Rapid Reaction: Lakers 104, Warriors 101

When does a win feel like a loss? When it's a poorly played game against a bad team whose best player is injured, whose second-best player is now suiting up for the Milwaukee Bucks, and whose only two available players taller than 6-foot-9 were Jeremy Tyler and Mickell Gladness. Still, a Golden State Warriors squad giving heavy minutes to such NBA luminaries as Charles Jenkins, Brandon Rush and Dominic McGuire pushed the Los Angeles Lakers all the way to the final moments before L.A. finally pulled it out with a pair of classic baseline jumpers from Kobe Bryant in the final minute.

A win beats the alternative, but only barely. Here are four takeaways ...

1. Matt Barnes came to play.

On a night when, as a team, their execution and intensity was anything but consistent, Barnes was quite possibly the team's most productive player, doing it with the constant activity that is his hallmark, mixing in a healthy dose of the outside shooting that has been a strength for Barnes over the past few weeks. He was 3-of-5 from beyond the 3-point arc, accounting for nine of his 18 points on an extremely efficient 7-of-10 from the field. But his game was more than those badly needed points. Barnes was the team's second-leading rebounder (10), and he had a pair of assists and blocks as well.

2. Metta World Peace was strong like bull.

He was only 5-of-13 from the field overall, but as the game went on MWP's impact grew. On a night the Lakers struggled to get consistent pressure inside, Metta worked his way down low, bulling his way for scores in the post or for offensive rebounds and putbacks. Then there was a critical 3-pointer from somewhere across the Bay Bridge with the shot clock running down, midway through the fourth quarter that helped the Lakers keep a little breathing room. Defensively, the Warriors don't exactly provide the sort of clearly delineated matchup tending to favor him, but Metta still stayed involved, coming up with a key block on Klay Thompson with 47 seconds remaining.

3. Andrew Bynum's maturity is once again called into question.

Bynum had 10 points and three boards at the half. He wasn't exactly dominant, but at worst seemed headed toward another potentially non-descript game on the glass.

But with 10 minutes to play in the third quarter, the narrative around Bynum's night changed drastically. Joining the offense at the top of the arc, Bynum accepted a pass early in the shot clock and instead of making a pass, stepped into a 3-pointer. He missed wide right, but I'm not sure Lakers coach Mike Brown waited for the ball to hit the rim before getting Josh McRoberts off the bench. Bynum sat for the rest of the third, and played only three minutes in the fourth. Technically speaking, some of that might have been matchup based. Golden State went so small, it's probably a game in which Bynum might not have played huge minutes anyway. But make no mistake. Brown was ticked and sat Bynum down. Deservedly.

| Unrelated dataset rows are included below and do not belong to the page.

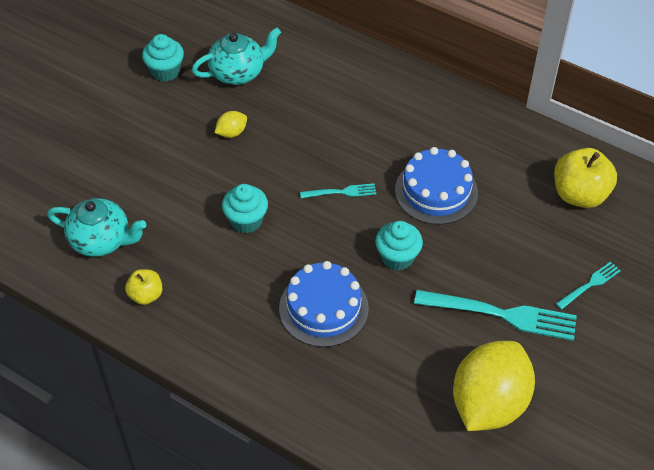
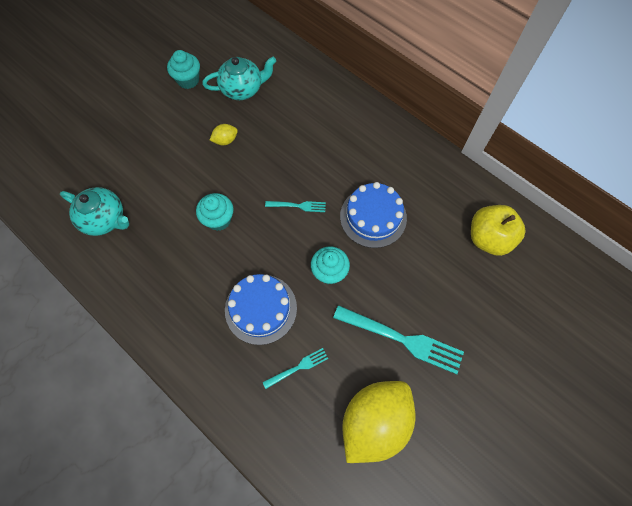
camera: 10 degrees right, 15 degrees up
(146, 295) = (126, 273): yellow apple -> none
(589, 285) = (480, 324): turquoise fork -> turquoise fork (298, 367)

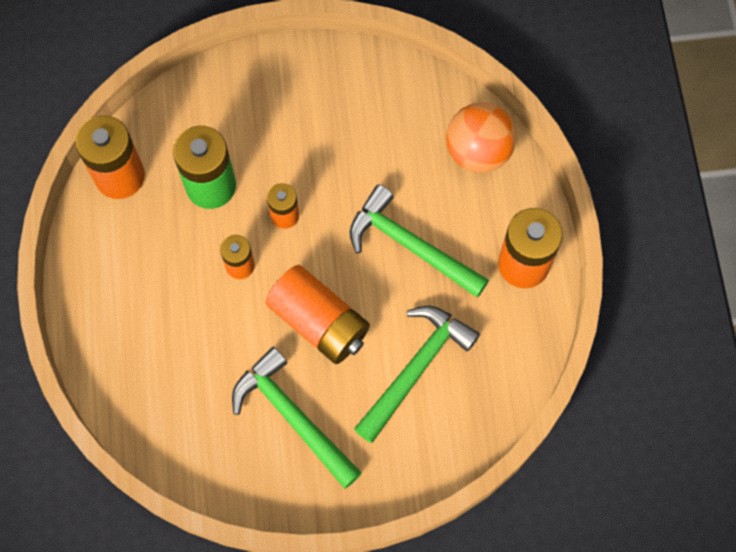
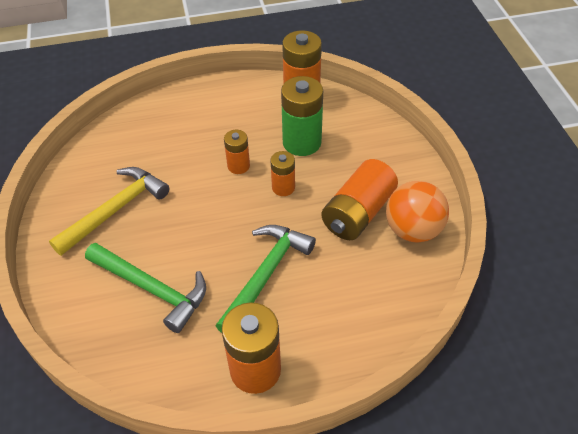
camera: 85 degrees right, 20 degrees down
(292, 417) = (115, 210): green hammer -> yellow hammer
(319, 322) = (193, 218): orange battery -> orange battery (358, 213)
(478, 152) = (367, 321): orange ball -> orange ball (412, 230)

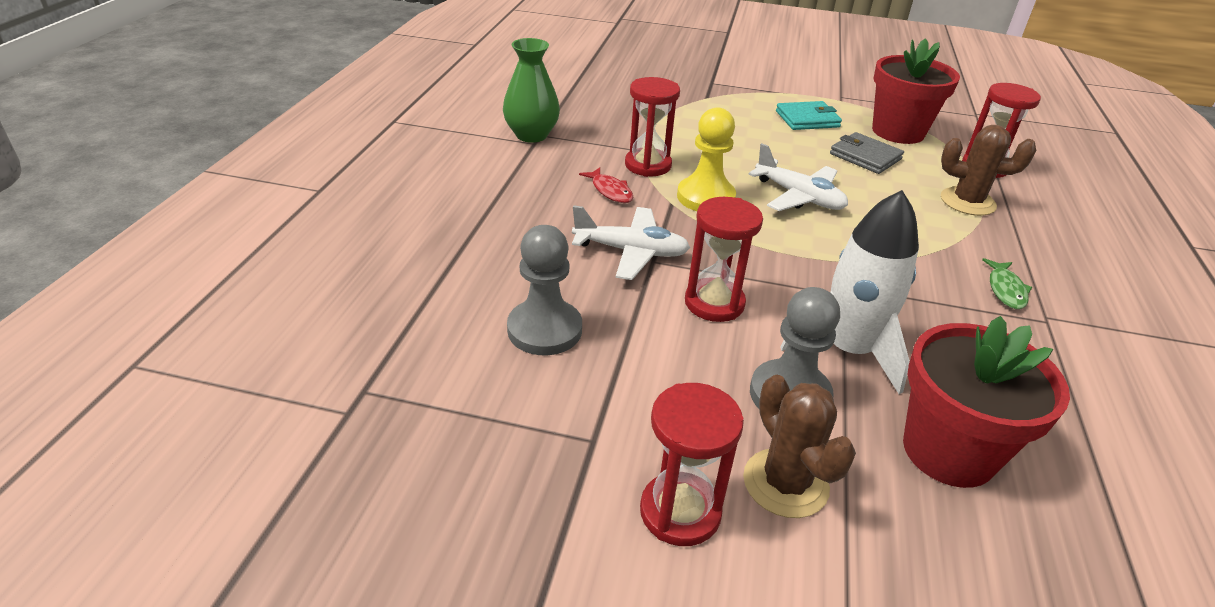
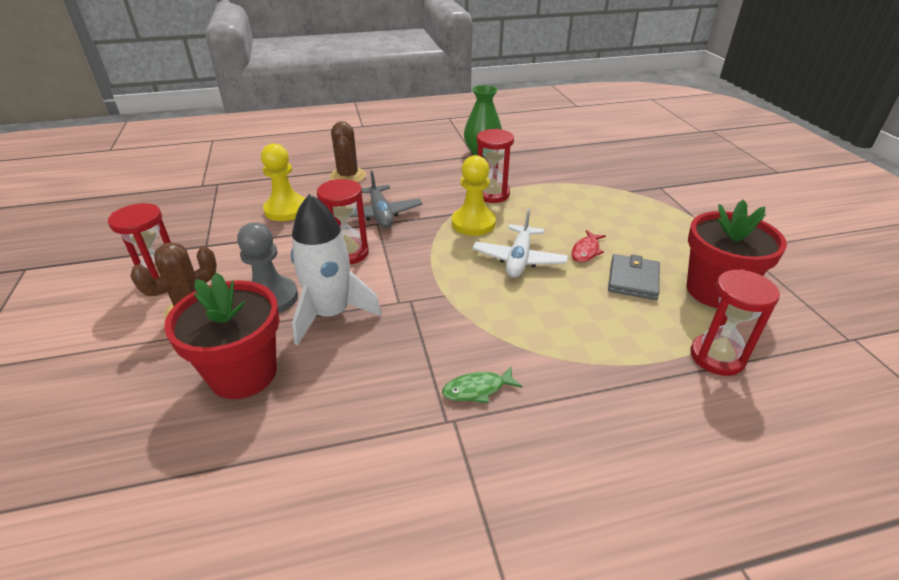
camera: 65 degrees right, 0 degrees up
(544, 330) = (286, 210): grey pawn -> yellow pawn
(610, 191) = (444, 191): red fish -> red fish (586, 251)
(631, 252) = (380, 214): white plane -> grey plane
(807, 119) = (662, 239): turquoise wallet -> none
(967, 202) = (620, 351): brown cactus -> brown cactus (348, 176)

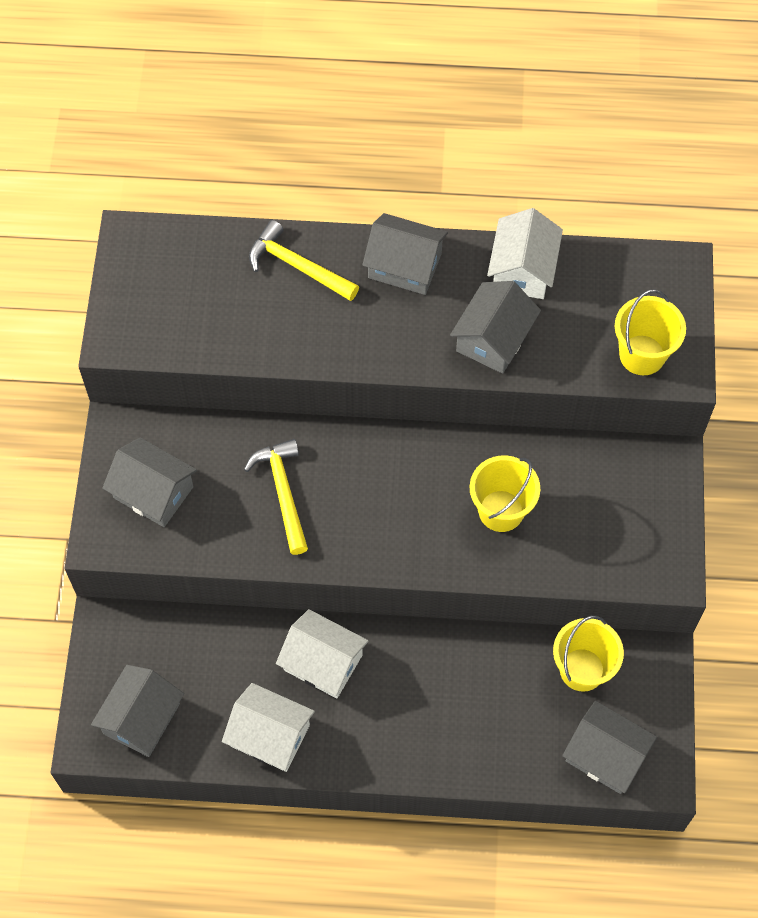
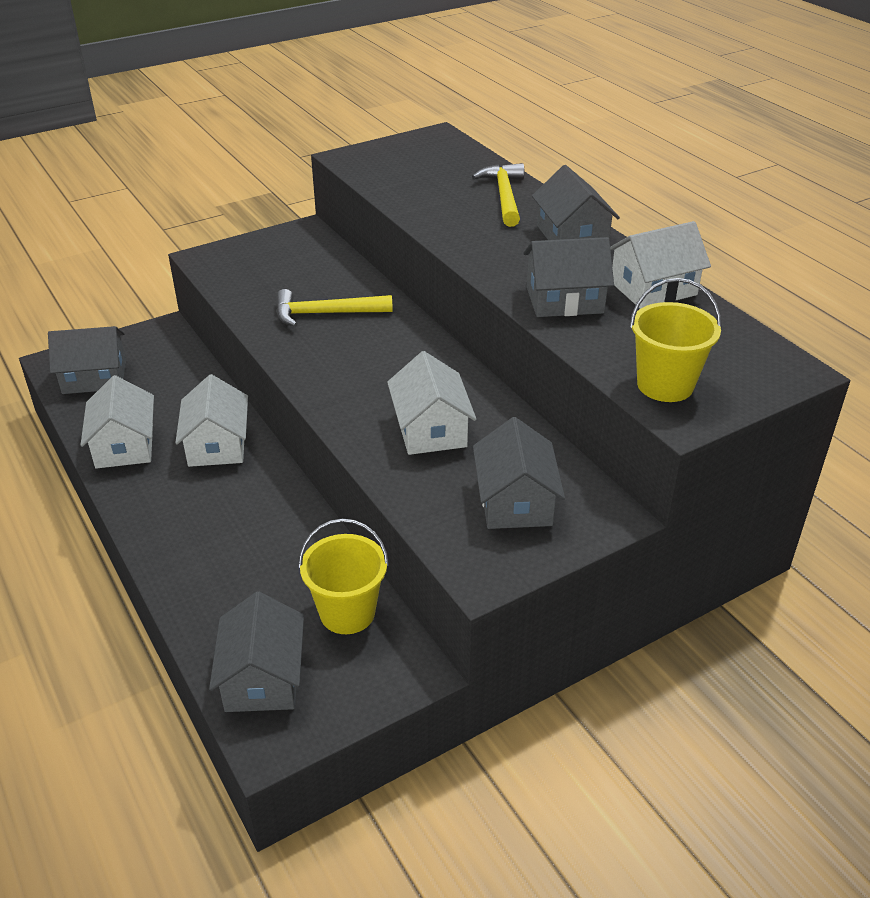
camera: 55 degrees right, 25 degrees down
(153, 492) = (267, 262): grey house -> grey house (515, 501)
(283, 492) = (325, 314): yellow hammer -> yellow hammer turned 135 degrees counterclockwise
(501, 511) = (430, 429): yellow bucket -> white house

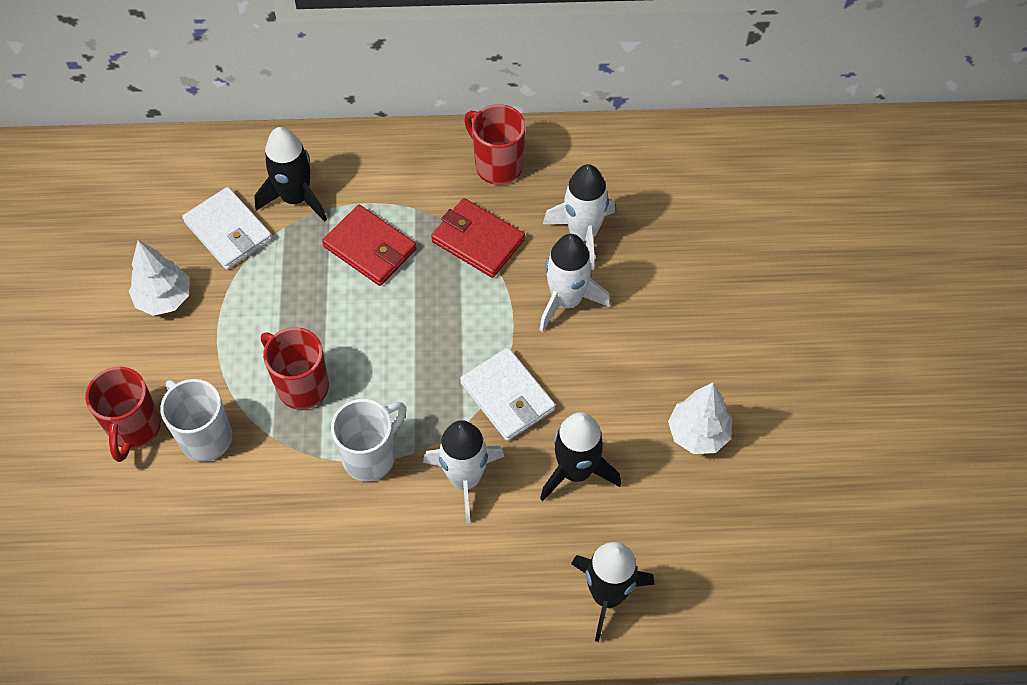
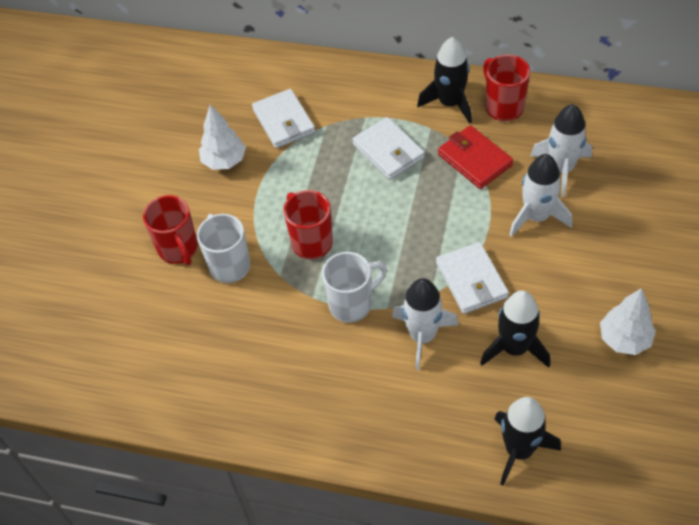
camera: 20 degrees right, 5 degrees down
(134, 429) = (179, 249): red mug -> red mug turned 45 degrees counterclockwise
(296, 198) = (340, 106): black rocket -> black rocket (450, 103)
(370, 248) = (388, 151): red wallet -> white wallet

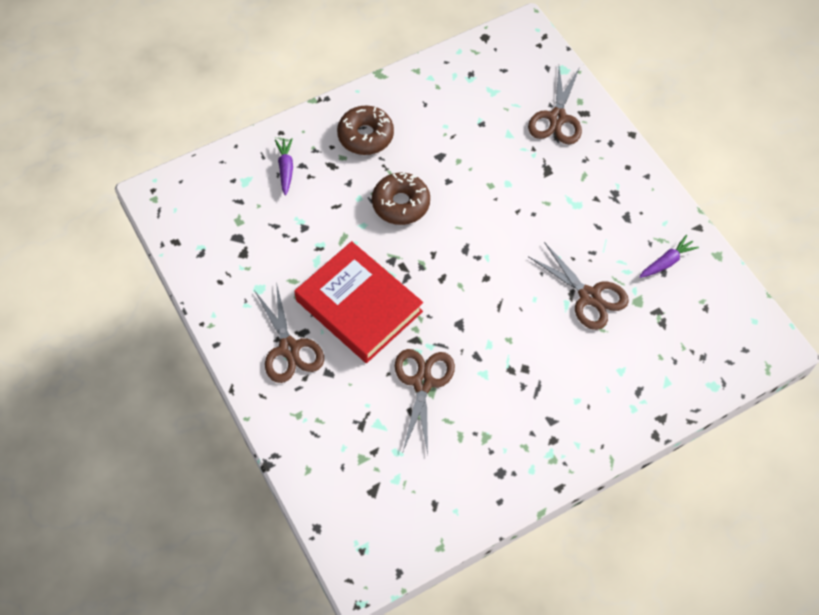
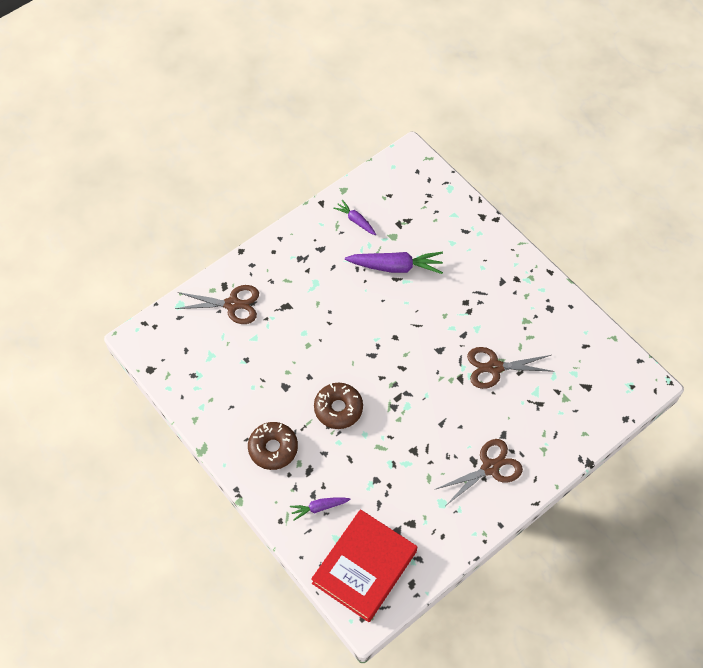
camera: 100 degrees left, 0 degrees up
(359, 306) = (440, 423): red book -> red book (364, 567)
(590, 296) = (396, 267): brown scissors -> purple carrot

Worse than the shot was his body language on the bench. Bynum repeatedly stayed seated while the rest of the team rose during timeouts. He didn't get up to slap hands with teammates at the end of the third, and showed virtually no interest as the game was going on. The past few weeks have raised alarm bells. He has talked about loafing on the court, he was tossed out of the Houston game, he's regressed of late on the glass and defensively. On Tuesday night, when the camera found him on the bench during a stoppage (it wasn't hard to find him) he pointed at it, annoyed.

It'll be interesting to see how Brown handles this one, but the big picture is that the Lakers have something to worry about. From a leadership and maturity standpoint, he's going the wrong way at the wrong time.

4. Kobe hit 'em when they counted.

I really hate that expression, because they all count. But Tuesday night, at least, it's worth putting out there. Before hitting the shots that tied the game then put the Lakers ahead, Bryant was only 7-for-22, including 3-for-11 in the second half.

But those last two, both coming on baseline jumpers, were huge, and straight from the Bryant handbook. The location, how he created space, the lift, the follow through. All vintage Kobe.

Pau Gasol hit two key free throws late, finishing with 19 points. And he was a force on the boards, finishing with 17. That gives him 47 rebounds in the past three games.

5. The Lakers were sloppy, and still can't figure out how to attack a zone defense.

Ramon Sessions may have goosed the offense overall, but when teams zone up the Lakers still have absolutely no clue how to attack. As it was in the pre-Sessions era, the Lakers settle for bad isolated jumpers off virtually no ball movement. They have the size and skill to punish teams for the choice, but seem to lack the discipline. More disappointing, though, were the ways in which the Lakers repeated recent patters of building leads, then getting sloppy. They had a big push early, but let the Warriors back in by halftime by halftime. In the third, the Lakers again pushed the lead out to double digits, but again couldn't close.

Against a sub-par team like Golden State, that ain't good.